Start of Block
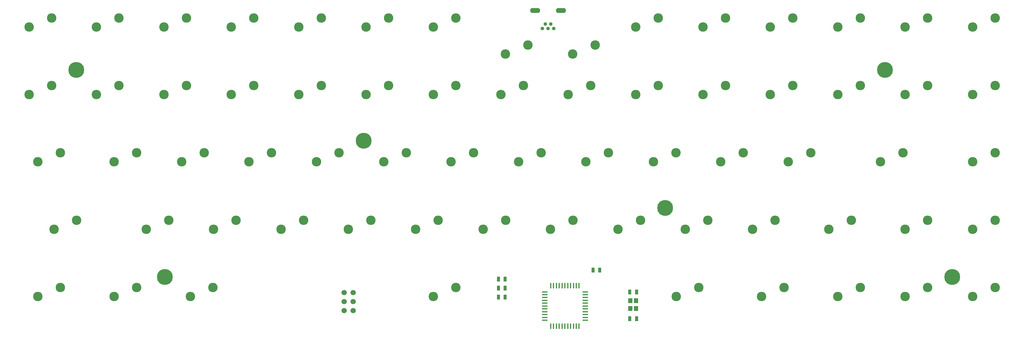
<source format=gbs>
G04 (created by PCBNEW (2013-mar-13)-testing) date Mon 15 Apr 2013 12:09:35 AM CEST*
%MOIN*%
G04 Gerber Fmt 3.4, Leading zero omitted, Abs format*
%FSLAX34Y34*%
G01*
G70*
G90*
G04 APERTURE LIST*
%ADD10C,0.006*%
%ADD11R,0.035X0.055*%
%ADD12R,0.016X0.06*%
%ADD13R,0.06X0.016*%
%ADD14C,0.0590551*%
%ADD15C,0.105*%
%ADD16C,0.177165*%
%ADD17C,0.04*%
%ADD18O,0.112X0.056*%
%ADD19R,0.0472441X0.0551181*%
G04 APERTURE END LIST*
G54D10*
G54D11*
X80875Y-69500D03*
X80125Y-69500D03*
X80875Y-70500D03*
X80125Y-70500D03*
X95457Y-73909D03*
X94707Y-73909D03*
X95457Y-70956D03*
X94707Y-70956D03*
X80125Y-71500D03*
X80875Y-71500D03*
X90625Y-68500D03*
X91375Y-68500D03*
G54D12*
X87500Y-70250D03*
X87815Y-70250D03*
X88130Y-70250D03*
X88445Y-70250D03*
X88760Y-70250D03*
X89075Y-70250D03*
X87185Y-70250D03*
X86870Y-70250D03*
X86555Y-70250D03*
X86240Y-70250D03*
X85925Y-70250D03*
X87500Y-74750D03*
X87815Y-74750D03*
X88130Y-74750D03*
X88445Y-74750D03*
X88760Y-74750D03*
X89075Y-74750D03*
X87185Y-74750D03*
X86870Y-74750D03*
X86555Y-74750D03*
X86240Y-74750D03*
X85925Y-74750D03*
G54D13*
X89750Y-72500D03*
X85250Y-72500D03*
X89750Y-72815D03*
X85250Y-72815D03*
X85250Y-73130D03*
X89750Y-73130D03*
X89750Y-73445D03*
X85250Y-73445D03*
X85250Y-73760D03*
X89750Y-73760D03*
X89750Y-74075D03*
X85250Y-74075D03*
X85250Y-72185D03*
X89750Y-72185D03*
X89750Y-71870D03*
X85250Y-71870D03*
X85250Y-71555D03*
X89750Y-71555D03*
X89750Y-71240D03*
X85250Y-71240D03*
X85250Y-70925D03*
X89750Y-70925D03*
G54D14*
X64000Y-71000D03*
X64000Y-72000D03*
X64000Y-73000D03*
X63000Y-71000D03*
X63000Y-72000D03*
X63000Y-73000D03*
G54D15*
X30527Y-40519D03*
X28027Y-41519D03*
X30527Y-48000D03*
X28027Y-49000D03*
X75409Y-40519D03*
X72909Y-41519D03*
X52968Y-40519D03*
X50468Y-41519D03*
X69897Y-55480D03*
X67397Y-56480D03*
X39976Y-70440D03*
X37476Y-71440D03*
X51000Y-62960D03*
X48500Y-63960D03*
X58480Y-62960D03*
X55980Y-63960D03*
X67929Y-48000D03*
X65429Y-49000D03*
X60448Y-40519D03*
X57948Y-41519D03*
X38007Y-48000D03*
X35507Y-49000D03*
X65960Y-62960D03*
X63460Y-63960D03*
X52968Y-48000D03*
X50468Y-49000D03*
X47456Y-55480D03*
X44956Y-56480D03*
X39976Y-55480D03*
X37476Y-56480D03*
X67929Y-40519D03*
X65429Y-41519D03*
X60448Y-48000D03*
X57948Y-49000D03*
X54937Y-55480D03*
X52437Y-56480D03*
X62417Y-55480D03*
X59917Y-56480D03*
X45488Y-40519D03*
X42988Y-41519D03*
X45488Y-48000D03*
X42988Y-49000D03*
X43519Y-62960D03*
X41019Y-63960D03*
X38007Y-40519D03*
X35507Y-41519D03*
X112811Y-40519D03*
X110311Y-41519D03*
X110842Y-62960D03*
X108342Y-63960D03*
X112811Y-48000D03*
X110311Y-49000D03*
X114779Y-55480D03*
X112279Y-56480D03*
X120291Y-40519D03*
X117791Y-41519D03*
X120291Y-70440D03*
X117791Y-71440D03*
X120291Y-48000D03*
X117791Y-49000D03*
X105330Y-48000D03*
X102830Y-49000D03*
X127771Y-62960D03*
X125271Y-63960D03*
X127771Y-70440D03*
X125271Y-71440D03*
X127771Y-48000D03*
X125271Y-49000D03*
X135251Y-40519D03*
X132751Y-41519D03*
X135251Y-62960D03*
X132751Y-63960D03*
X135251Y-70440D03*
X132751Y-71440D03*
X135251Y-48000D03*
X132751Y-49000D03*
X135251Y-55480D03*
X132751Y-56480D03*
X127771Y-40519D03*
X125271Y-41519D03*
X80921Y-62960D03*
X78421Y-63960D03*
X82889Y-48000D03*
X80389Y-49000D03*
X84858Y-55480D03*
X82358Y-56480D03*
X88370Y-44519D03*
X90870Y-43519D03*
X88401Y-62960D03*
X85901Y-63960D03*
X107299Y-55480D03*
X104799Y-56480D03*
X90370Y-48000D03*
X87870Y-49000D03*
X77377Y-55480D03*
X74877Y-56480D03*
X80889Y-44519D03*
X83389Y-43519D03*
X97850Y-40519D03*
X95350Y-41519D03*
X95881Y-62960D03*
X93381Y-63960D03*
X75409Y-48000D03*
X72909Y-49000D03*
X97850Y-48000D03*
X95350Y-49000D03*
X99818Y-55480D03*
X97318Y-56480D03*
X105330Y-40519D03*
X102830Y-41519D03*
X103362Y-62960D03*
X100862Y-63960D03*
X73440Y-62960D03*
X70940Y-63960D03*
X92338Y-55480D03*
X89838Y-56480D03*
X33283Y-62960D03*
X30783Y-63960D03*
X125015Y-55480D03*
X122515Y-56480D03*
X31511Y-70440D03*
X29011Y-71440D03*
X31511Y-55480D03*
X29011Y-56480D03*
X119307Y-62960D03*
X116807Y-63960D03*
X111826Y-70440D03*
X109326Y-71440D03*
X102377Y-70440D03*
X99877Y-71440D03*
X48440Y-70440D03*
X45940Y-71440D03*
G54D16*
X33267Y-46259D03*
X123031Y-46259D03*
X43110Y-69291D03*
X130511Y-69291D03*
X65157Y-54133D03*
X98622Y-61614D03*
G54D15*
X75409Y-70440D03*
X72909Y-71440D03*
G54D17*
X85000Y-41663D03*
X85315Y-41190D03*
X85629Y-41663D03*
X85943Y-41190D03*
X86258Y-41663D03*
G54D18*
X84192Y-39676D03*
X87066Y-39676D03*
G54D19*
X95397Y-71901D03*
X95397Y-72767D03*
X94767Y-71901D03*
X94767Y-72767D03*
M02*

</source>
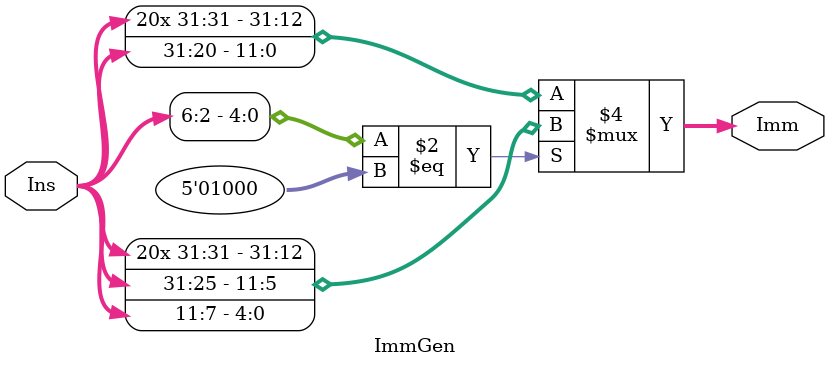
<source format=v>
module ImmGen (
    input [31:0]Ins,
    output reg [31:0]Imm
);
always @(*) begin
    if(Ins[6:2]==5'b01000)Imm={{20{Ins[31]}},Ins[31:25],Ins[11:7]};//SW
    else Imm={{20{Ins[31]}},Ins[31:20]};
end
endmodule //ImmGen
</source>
End of Block
### Exercise details
In your copy of the listing above, reproduce each line exactly and omit all pictures.

### Worked solution
<source format=gbs>
G04 (created by PCBNEW (2013-mar-13)-testing) date Mon 15 Apr 2013 12:09:35 AM CEST*
%MOIN*%
G04 Gerber Fmt 3.4, Leading zero omitted, Abs format*
%FSLAX34Y34*%
G01*
G70*
G90*
G04 APERTURE LIST*
%ADD10C,0.006*%
%ADD11R,0.035X0.055*%
%ADD12R,0.016X0.06*%
%ADD13R,0.06X0.016*%
%ADD14C,0.0590551*%
%ADD15C,0.105*%
%ADD16C,0.177165*%
%ADD17C,0.04*%
%ADD18O,0.112X0.056*%
%ADD19R,0.0472441X0.0551181*%
G04 APERTURE END LIST*
G54D10*
G54D11*
X80875Y-69500D03*
X80125Y-69500D03*
X80875Y-70500D03*
X80125Y-70500D03*
X95457Y-73909D03*
X94707Y-73909D03*
X95457Y-70956D03*
X94707Y-70956D03*
X80125Y-71500D03*
X80875Y-71500D03*
X90625Y-68500D03*
X91375Y-68500D03*
G54D12*
X87500Y-70250D03*
X87815Y-70250D03*
X88130Y-70250D03*
X88445Y-70250D03*
X88760Y-70250D03*
X89075Y-70250D03*
X87185Y-70250D03*
X86870Y-70250D03*
X86555Y-70250D03*
X86240Y-70250D03*
X85925Y-70250D03*
X87500Y-74750D03*
X87815Y-74750D03*
X88130Y-74750D03*
X88445Y-74750D03*
X88760Y-74750D03*
X89075Y-74750D03*
X87185Y-74750D03*
X86870Y-74750D03*
X86555Y-74750D03*
X86240Y-74750D03*
X85925Y-74750D03*
G54D13*
X89750Y-72500D03*
X85250Y-72500D03*
X89750Y-72815D03*
X85250Y-72815D03*
X85250Y-73130D03*
X89750Y-73130D03*
X89750Y-73445D03*
X85250Y-73445D03*
X85250Y-73760D03*
X89750Y-73760D03*
X89750Y-74075D03*
X85250Y-74075D03*
X85250Y-72185D03*
X89750Y-72185D03*
X89750Y-71870D03*
X85250Y-71870D03*
X85250Y-71555D03*
X89750Y-71555D03*
X89750Y-71240D03*
X85250Y-71240D03*
X85250Y-70925D03*
X89750Y-70925D03*
G54D14*
X64000Y-71000D03*
X64000Y-72000D03*
X64000Y-73000D03*
X63000Y-71000D03*
X63000Y-72000D03*
X63000Y-73000D03*
G54D15*
X30527Y-40519D03*
X28027Y-41519D03*
X30527Y-48000D03*
X28027Y-49000D03*
X75409Y-40519D03*
X72909Y-41519D03*
X52968Y-40519D03*
X50468Y-41519D03*
X69897Y-55480D03*
X67397Y-56480D03*
X39976Y-70440D03*
X37476Y-71440D03*
X51000Y-62960D03*
X48500Y-63960D03*
X58480Y-62960D03*
X55980Y-63960D03*
X67929Y-48000D03*
X65429Y-49000D03*
X60448Y-40519D03*
X57948Y-41519D03*
X38007Y-48000D03*
X35507Y-49000D03*
X65960Y-62960D03*
X63460Y-63960D03*
X52968Y-48000D03*
X50468Y-49000D03*
X47456Y-55480D03*
X44956Y-56480D03*
X39976Y-55480D03*
X37476Y-56480D03*
X67929Y-40519D03*
X65429Y-41519D03*
X60448Y-48000D03*
X57948Y-49000D03*
X54937Y-55480D03*
X52437Y-56480D03*
X62417Y-55480D03*
X59917Y-56480D03*
X45488Y-40519D03*
X42988Y-41519D03*
X45488Y-48000D03*
X42988Y-49000D03*
X43519Y-62960D03*
X41019Y-63960D03*
X38007Y-40519D03*
X35507Y-41519D03*
X112811Y-40519D03*
X110311Y-41519D03*
X110842Y-62960D03*
X108342Y-63960D03*
X112811Y-48000D03*
X110311Y-49000D03*
X114779Y-55480D03*
X112279Y-56480D03*
X120291Y-40519D03*
X117791Y-41519D03*
X120291Y-70440D03*
X117791Y-71440D03*
X120291Y-48000D03*
X117791Y-49000D03*
X105330Y-48000D03*
X102830Y-49000D03*
X127771Y-62960D03*
X125271Y-63960D03*
X127771Y-70440D03*
X125271Y-71440D03*
X127771Y-48000D03*
X125271Y-49000D03*
X135251Y-40519D03*
X132751Y-41519D03*
X135251Y-62960D03*
X132751Y-63960D03*
X135251Y-70440D03*
X132751Y-71440D03*
X135251Y-48000D03*
X132751Y-49000D03*
X135251Y-55480D03*
X132751Y-56480D03*
X127771Y-40519D03*
X125271Y-41519D03*
X80921Y-62960D03*
X78421Y-63960D03*
X82889Y-48000D03*
X80389Y-49000D03*
X84858Y-55480D03*
X82358Y-56480D03*
X88370Y-44519D03*
X90870Y-43519D03*
X88401Y-62960D03*
X85901Y-63960D03*
X107299Y-55480D03*
X104799Y-56480D03*
X90370Y-48000D03*
X87870Y-49000D03*
X77377Y-55480D03*
X74877Y-56480D03*
X80889Y-44519D03*
X83389Y-43519D03*
X97850Y-40519D03*
X95350Y-41519D03*
X95881Y-62960D03*
X93381Y-63960D03*
X75409Y-48000D03*
X72909Y-49000D03*
X97850Y-48000D03*
X95350Y-49000D03*
X99818Y-55480D03*
X97318Y-56480D03*
X105330Y-40519D03*
X102830Y-41519D03*
X103362Y-62960D03*
X100862Y-63960D03*
X73440Y-62960D03*
X70940Y-63960D03*
X92338Y-55480D03*
X89838Y-56480D03*
X33283Y-62960D03*
X30783Y-63960D03*
X125015Y-55480D03*
X122515Y-56480D03*
X31511Y-70440D03*
X29011Y-71440D03*
X31511Y-55480D03*
X29011Y-56480D03*
X119307Y-62960D03*
X116807Y-63960D03*
X111826Y-70440D03*
X109326Y-71440D03*
X102377Y-70440D03*
X99877Y-71440D03*
X48440Y-70440D03*
X45940Y-71440D03*
G54D16*
X33267Y-46259D03*
X123031Y-46259D03*
X43110Y-69291D03*
X130511Y-69291D03*
X65157Y-54133D03*
X98622Y-61614D03*
G54D15*
X75409Y-70440D03*
X72909Y-71440D03*
G54D17*
X85000Y-41663D03*
X85315Y-41190D03*
X85629Y-41663D03*
X85943Y-41190D03*
X86258Y-41663D03*
G54D18*
X84192Y-39676D03*
X87066Y-39676D03*
G54D19*
X95397Y-71901D03*
X95397Y-72767D03*
X94767Y-71901D03*
X94767Y-72767D03*
M02*

</source>
<source format=v>
module ImmGen (
    input [31:0]Ins,
    output reg [31:0]Imm
);
always @(*) begin
    if(Ins[6:2]==5'b01000)Imm={{20{Ins[31]}},Ins[31:25],Ins[11:7]};//SW
    else Imm={{20{Ins[31]}},Ins[31:20]};
end
endmodule //ImmGen
</source>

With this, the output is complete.